TASK PROMPT: Copy out all of the data below, swapping "legend" for "key" everywhere it appears and changing nothing else. Omit the pictures from your version.
================================
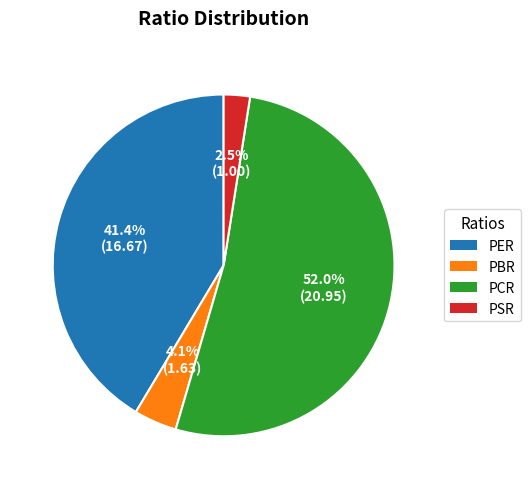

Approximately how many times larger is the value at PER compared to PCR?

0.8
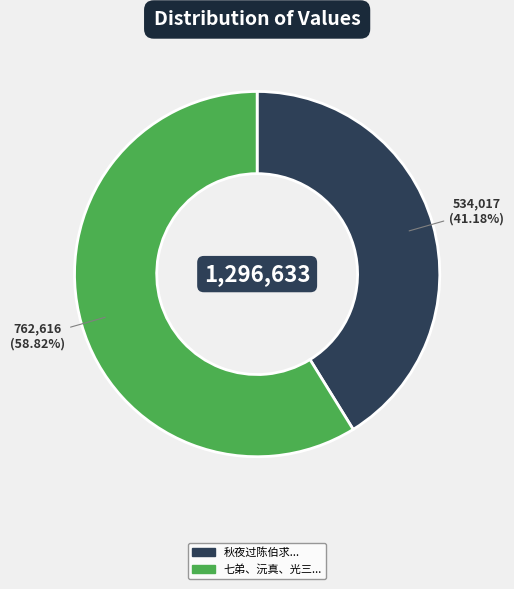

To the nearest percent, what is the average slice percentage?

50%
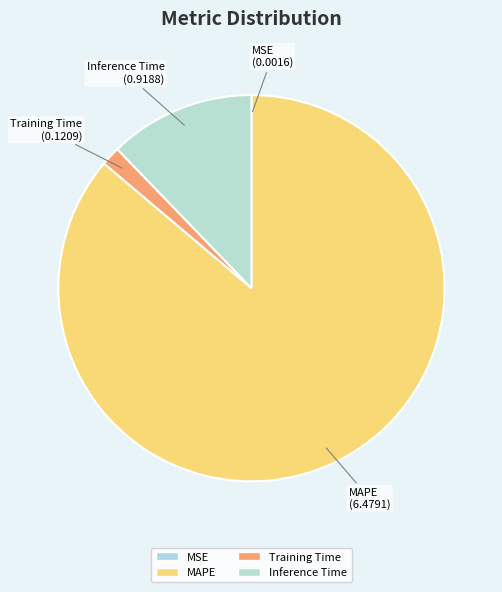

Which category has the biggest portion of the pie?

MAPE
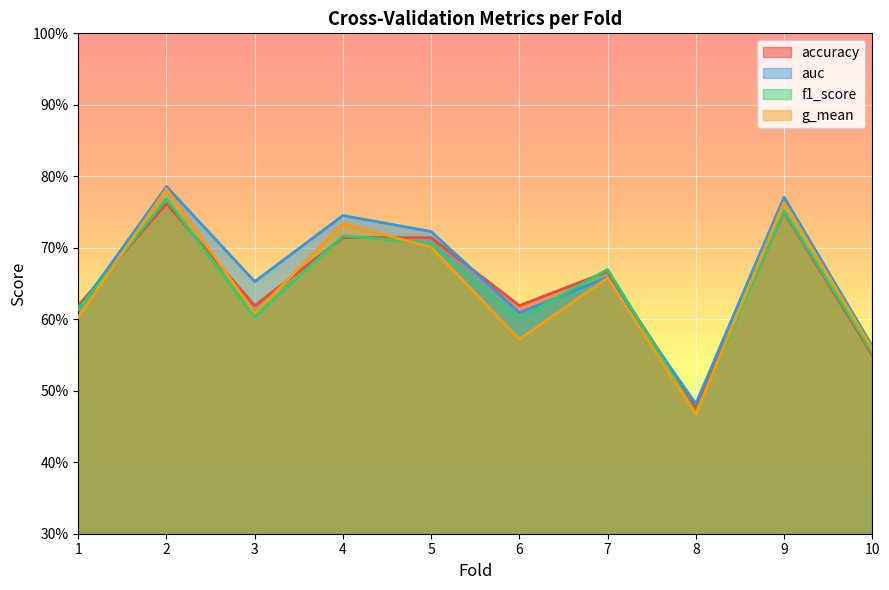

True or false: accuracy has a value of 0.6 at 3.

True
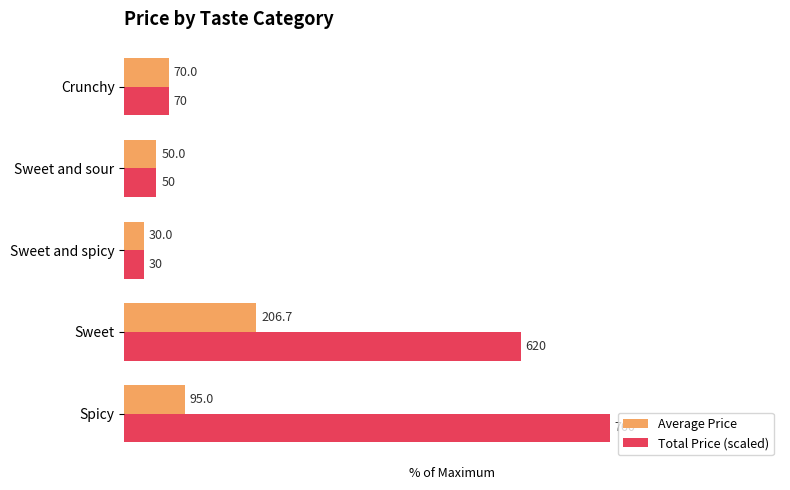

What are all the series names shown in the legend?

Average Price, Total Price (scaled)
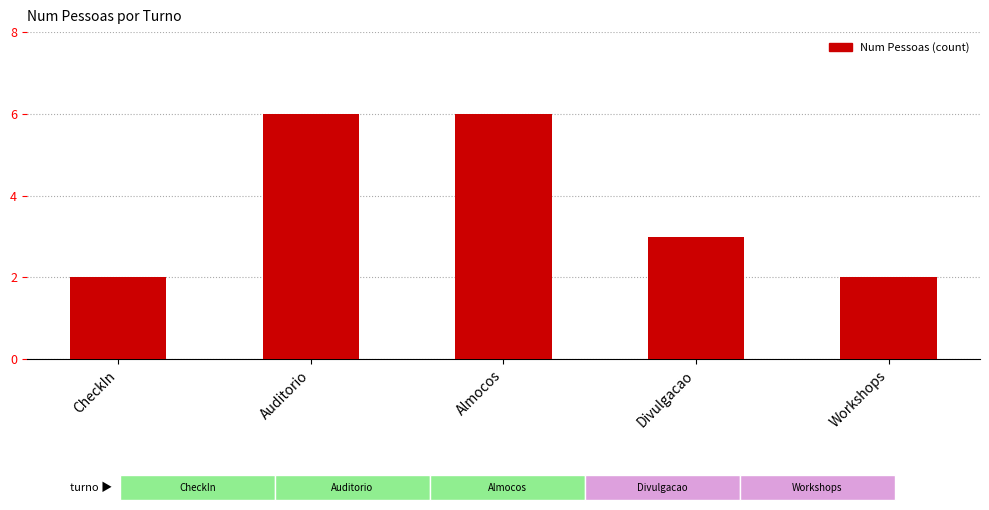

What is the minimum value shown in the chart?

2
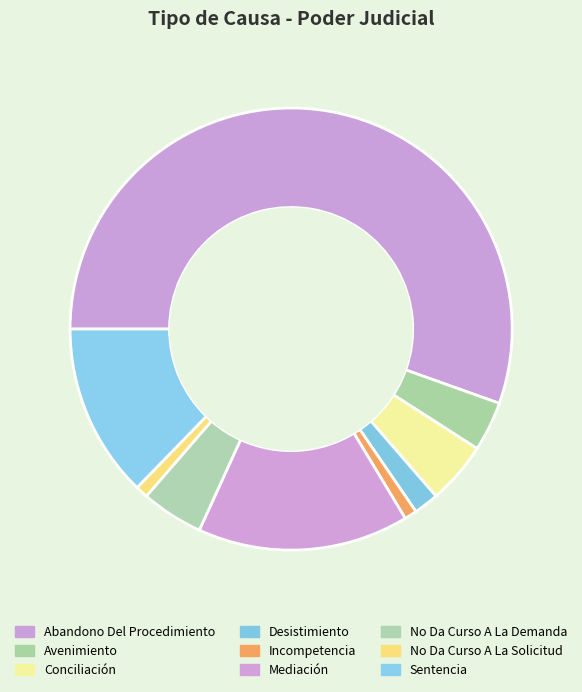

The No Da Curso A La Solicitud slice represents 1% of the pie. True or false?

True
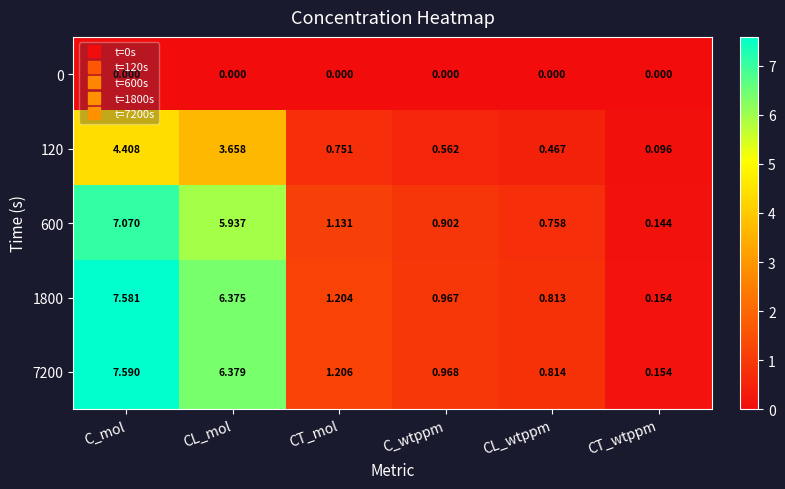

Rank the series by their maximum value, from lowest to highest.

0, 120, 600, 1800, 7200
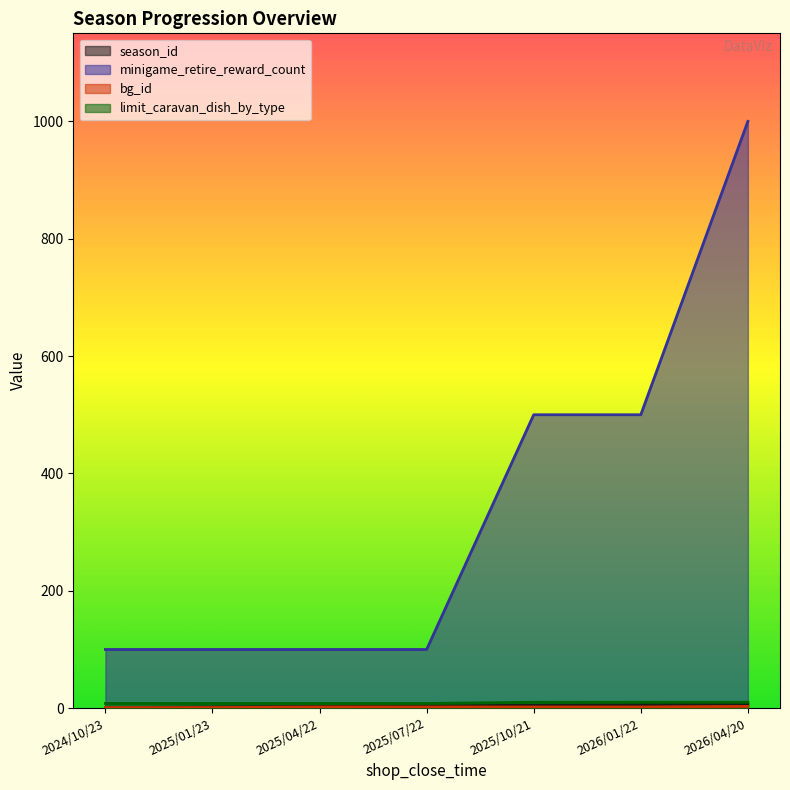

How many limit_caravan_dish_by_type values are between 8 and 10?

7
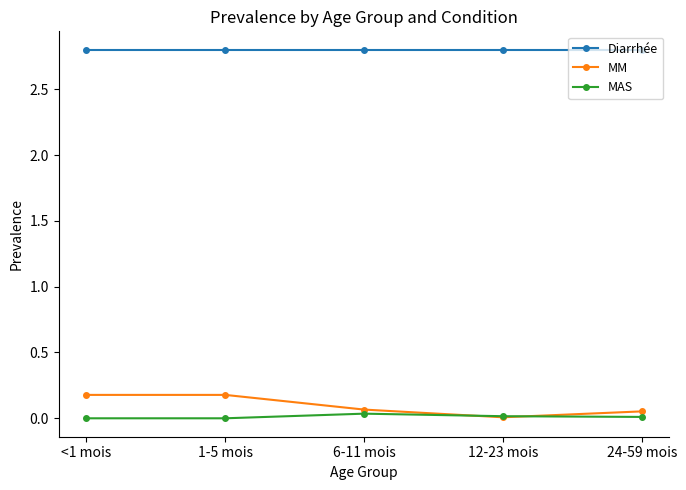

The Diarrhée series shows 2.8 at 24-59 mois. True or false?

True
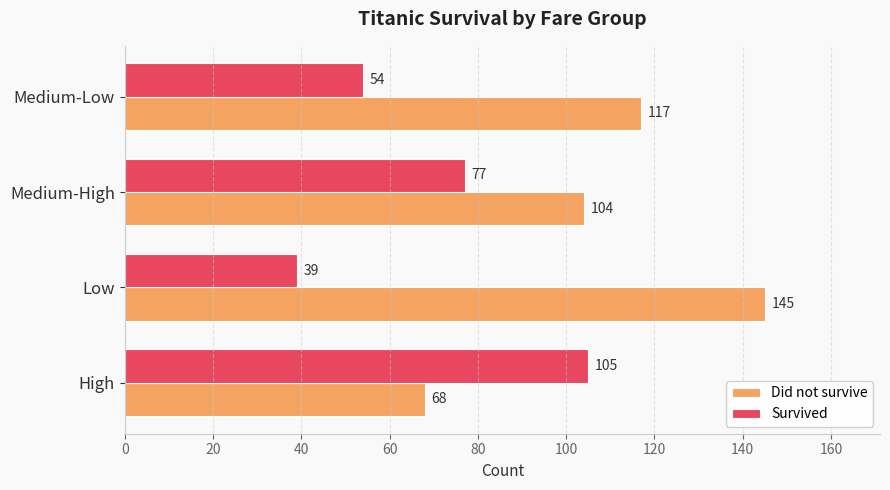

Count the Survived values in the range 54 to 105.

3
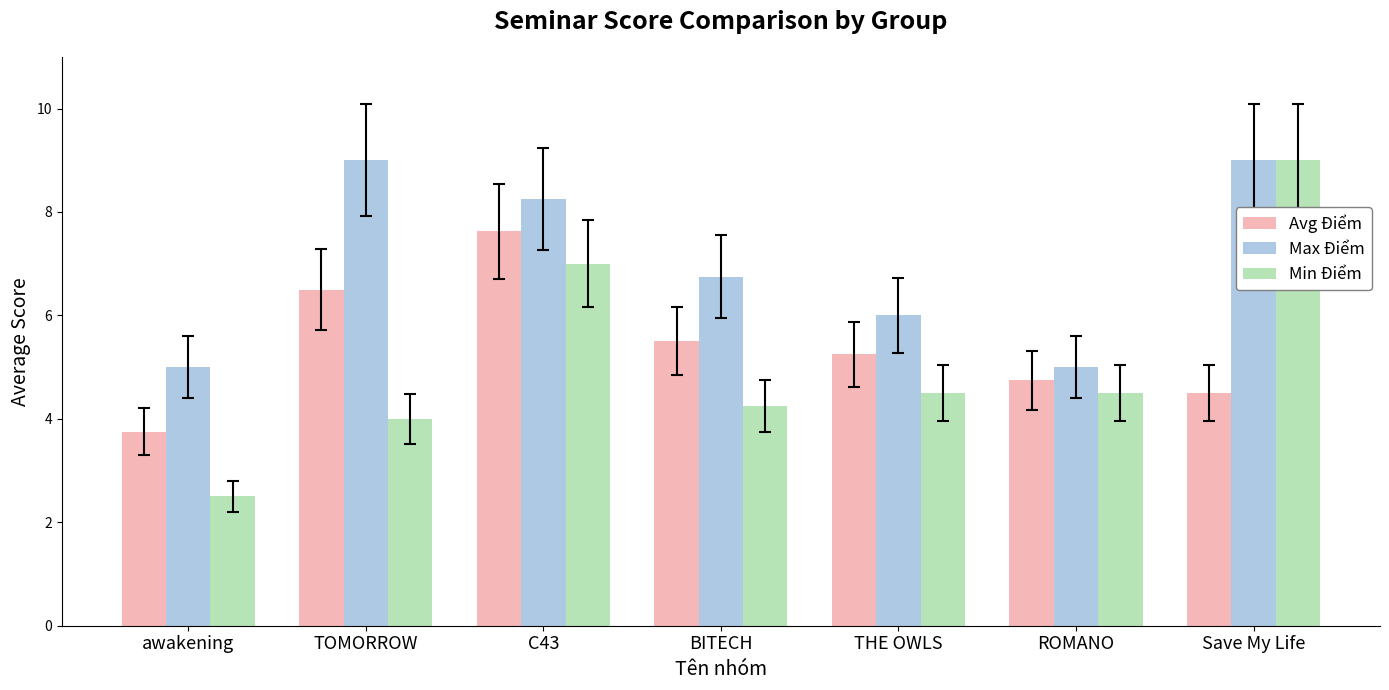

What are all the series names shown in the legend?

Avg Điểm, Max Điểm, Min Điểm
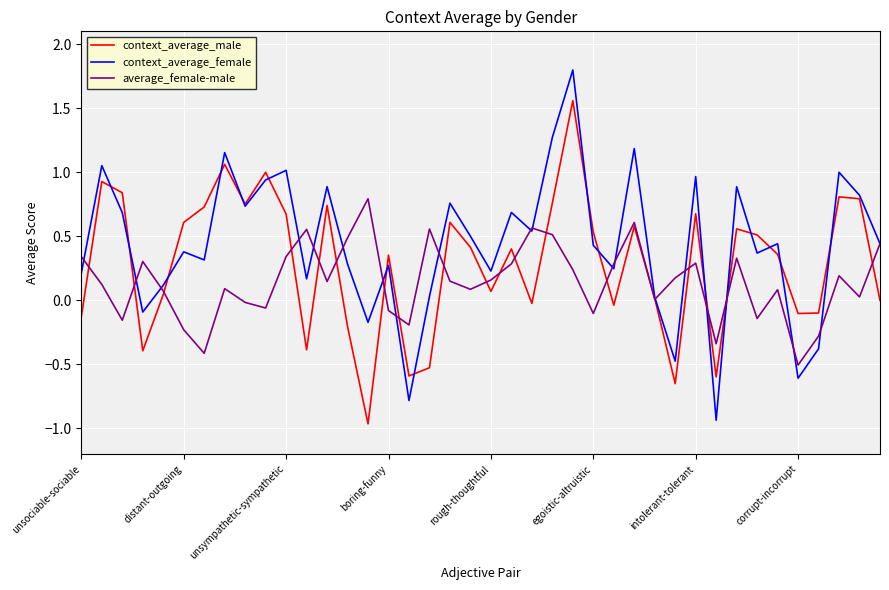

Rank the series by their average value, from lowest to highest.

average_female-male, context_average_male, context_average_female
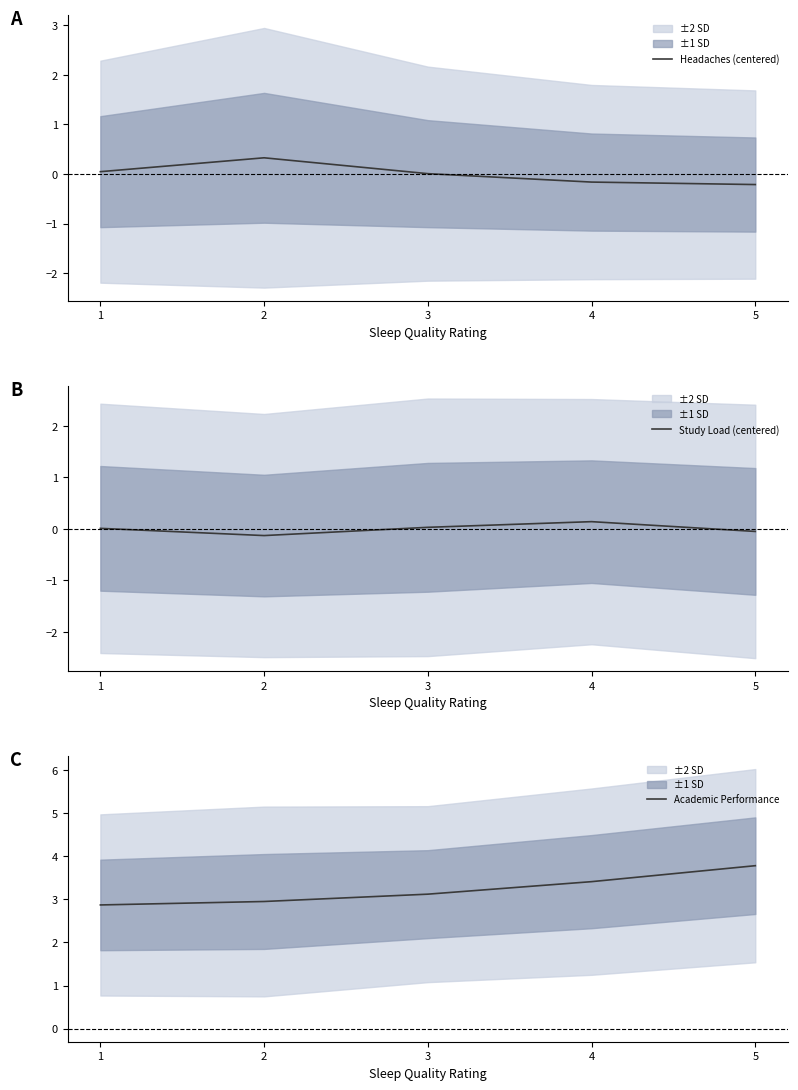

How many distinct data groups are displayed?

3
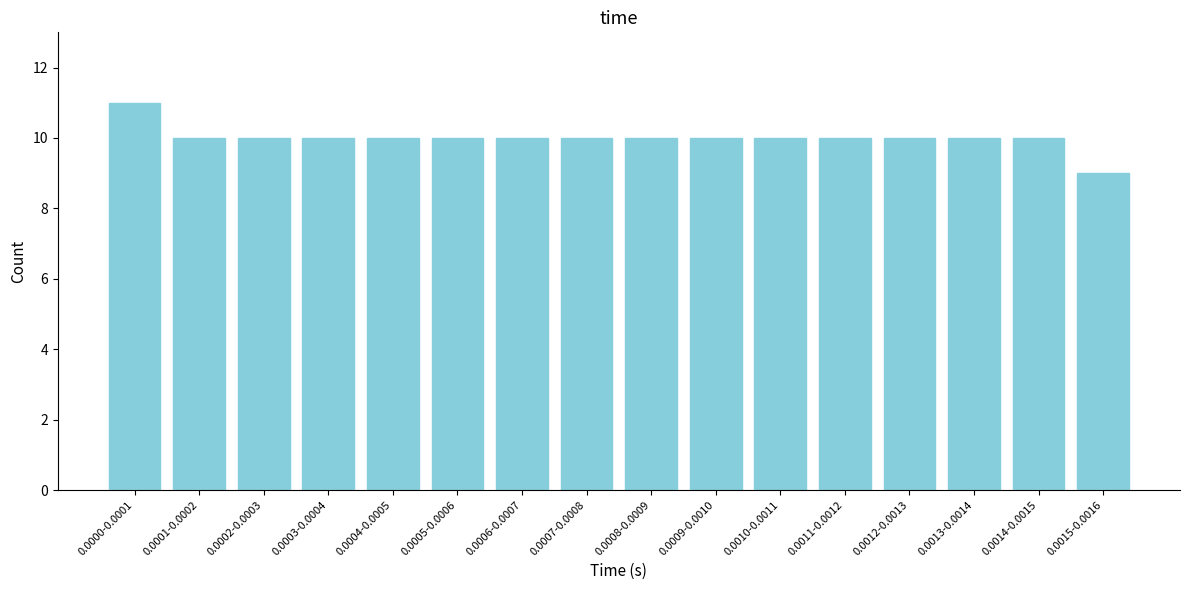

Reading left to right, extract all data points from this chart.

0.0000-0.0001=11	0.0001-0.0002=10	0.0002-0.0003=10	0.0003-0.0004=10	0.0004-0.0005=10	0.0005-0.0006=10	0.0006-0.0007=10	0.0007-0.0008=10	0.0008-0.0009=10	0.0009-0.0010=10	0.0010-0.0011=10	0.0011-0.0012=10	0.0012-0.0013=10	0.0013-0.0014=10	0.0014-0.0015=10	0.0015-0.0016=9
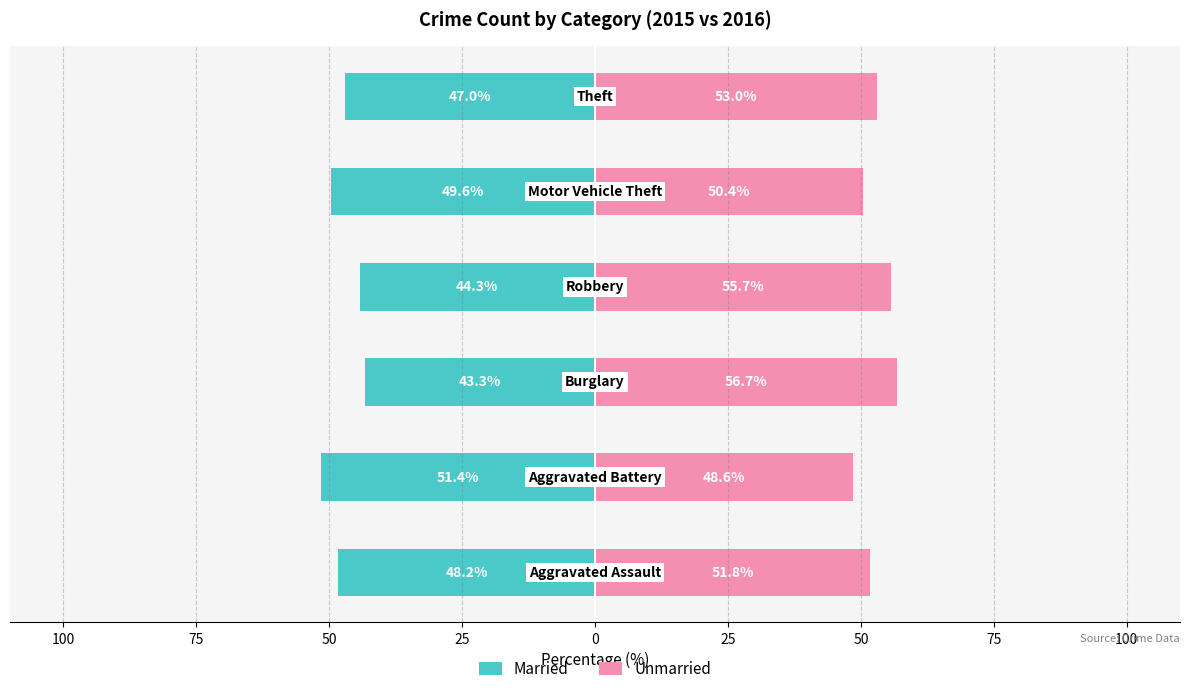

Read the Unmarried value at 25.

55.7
================================
FINISHED EXERCISE:
Approximately how many times larger is the value at PER compared to PCR?

0.8

To the nearest percent, what is the average slice percentage?

50%

Which category has the biggest portion of the pie?

MAPE

True or false: accuracy has a value of 0.6 at 3.

True

What are all the series names shown in the key?

Average Price, Total Price (scaled)

What is the minimum value shown in the chart?

2

The No Da Curso A La Solicitud slice represents 1% of the pie. True or false?

True

Rank the series by their maximum value, from lowest to highest.

0, 120, 600, 1800, 7200

How many limit_caravan_dish_by_type values are between 8 and 10?

7

The Diarrhée series shows 2.8 at 24-59 mois. True or false?

True

Count the Survived values in the range 54 to 105.

3

What are all the series names shown in the key?

Avg Điểm, Max Điểm, Min Điểm

Rank the series by their average value, from lowest to highest.

average_female-male, context_average_male, context_average_female

How many distinct data groups are displayed?

3

Reading left to right, extract all data points from this chart.

0.0000-0.0001=11	0.0001-0.0002=10	0.0002-0.0003=10	0.0003-0.0004=10	0.0004-0.0005=10	0.0005-0.0006=10	0.0006-0.0007=10	0.0007-0.0008=10	0.0008-0.0009=10	0.0009-0.0010=10	0.0010-0.0011=10	0.0011-0.0012=10	0.0012-0.0013=10	0.0013-0.0014=10	0.0014-0.0015=10	0.0015-0.0016=9

Read the Unmarried value at 25.

55.7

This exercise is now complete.